VECTOR(stm32_usart1, STM32_IRQ_USART1 << 8 | STM32_INDEX_USART1)
UNUSED(0)
UNUSED(0)
...

The STM32_INDEX_USART1 would have the value 12 and STM32_IRQ_USART1 would be as before (53). This encoded value would be received by irq_dispatch() and it would decode both the index and the physical vector number. It would use the index to look up in the g_irqvector[] table but would pass the physical vector number to the interrupt handler as the IRQ number.

A lookup would still be required in irq_attach() in order to convert the physical vector number back to an index (100 uint8_t entries in our example). So some lookup is unavoidable.

Based upon these analysis, my recommendation is that we do not consider the second option any further. The first option is cleaner, more portable, and generally preferable.is well worth that.

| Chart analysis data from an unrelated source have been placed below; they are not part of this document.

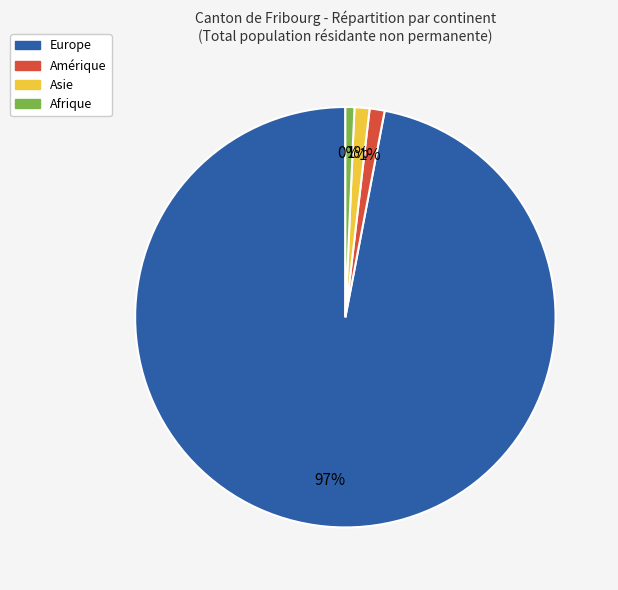

To the nearest percent, what is the combined percentage of Europe and Amérique?

98%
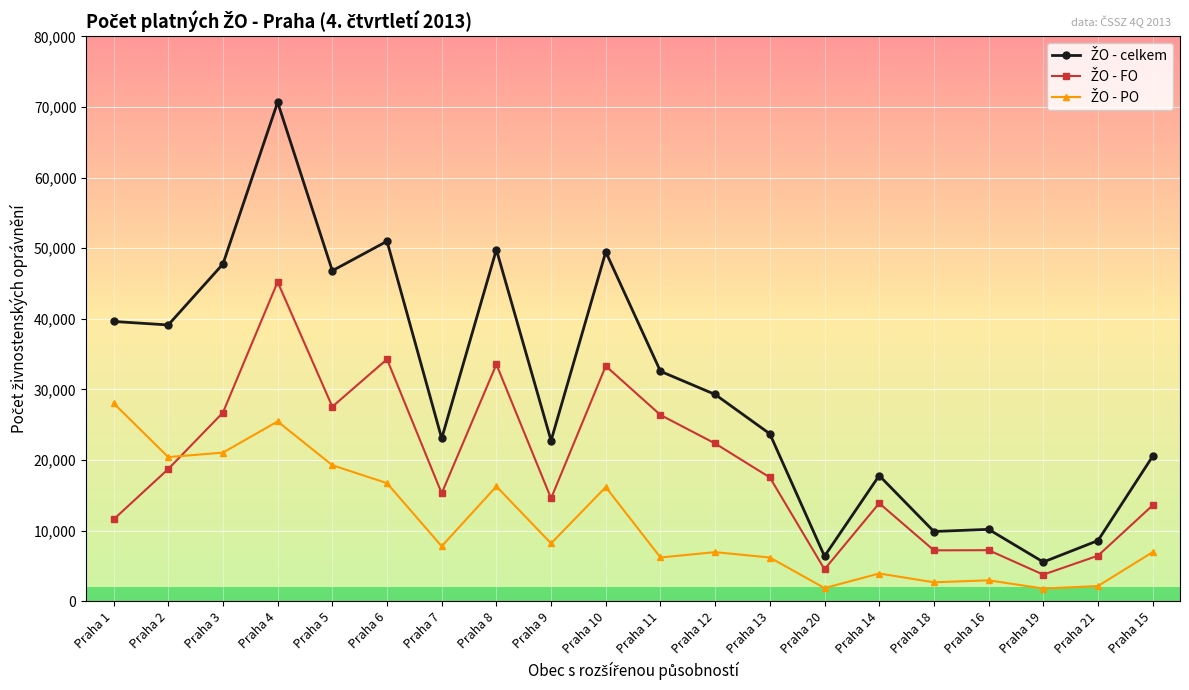

What is the spread (max minus min) of values at Praha 14?

13871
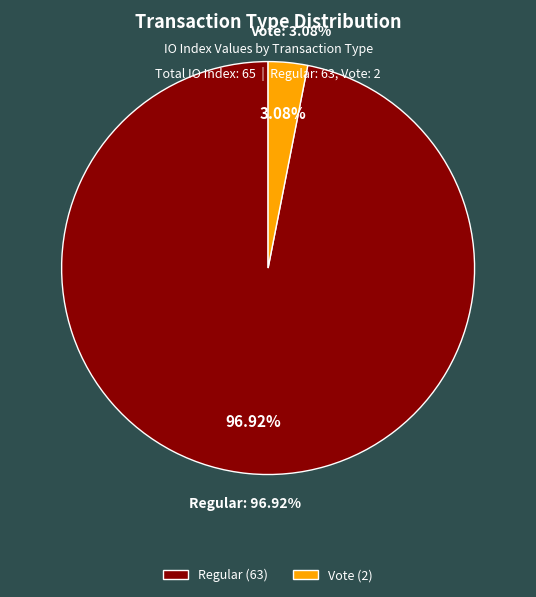

Which category has the smallest portion of the pie?

Vote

Dubious Performance Improvements

The intent of this second option was to provide a higher performance mapping of physical interrupt vectors to IRQ numbers compared to the pure software mapping of option 1. However, in order to implement this approach, we had to use the less efficient, non-common vector handling logic. That logic is not terribly less efficient, the cost is probably only a 16 bit load immediate instruction and branch to another location in FLASH (which will cause the CPU pipeline to be flushed).

The variant of option 2 where both the physical vector number and vector table index are encoded would require even more processing in irq_dispatch() in order to decode the physical vector number and vector table index. Possible just AND and SHIFT instructions.

However, the minimal cost of the first pure software mapping approach was possibly as small as a single indexed byte fetch from FLASH in irq_attach(). Indexing is, of course, essentially free in the ARM ISA, the primary cost would be the FLASH memory access. So my first assessment is that the performance of both approaches is the essentially the same. If anything, the first approach is possibly the more performant if implemented efficiently.

Both options would require some minor range checking in irq_attach() as well.

Because of this and because of the simplicity of the first option, I see no reason to support or consider this second option any further.

Complexity and Generalizability

Option 2 is overly complex; it depends on a deep understanding on how the MCU interrupt logic works and on a high level of Thumb assembly language skills.

Another problem with option 2 is that really only applies to the Cortex-M family of processors and perhaps others that support interrupt vectored interrupts in a similar fashion. It is not a general solution that can be used with any CPU architectures.

And even worse, the MCU-specific interrupt handling logic that this support depends upon is is very limited. As soon as the common interrupt handler logic was added, I stopped implementing the MCU specific logic in all newer ARMv7-M ports. So that MCU specific interrupt handler logic is only present for EFM32, Kinetis, LPC17, SAM3/4, STM32, Tiva, and nothing else. Very limited!

These are further reasons why option 2 is no recommended and will not be supported explicitly.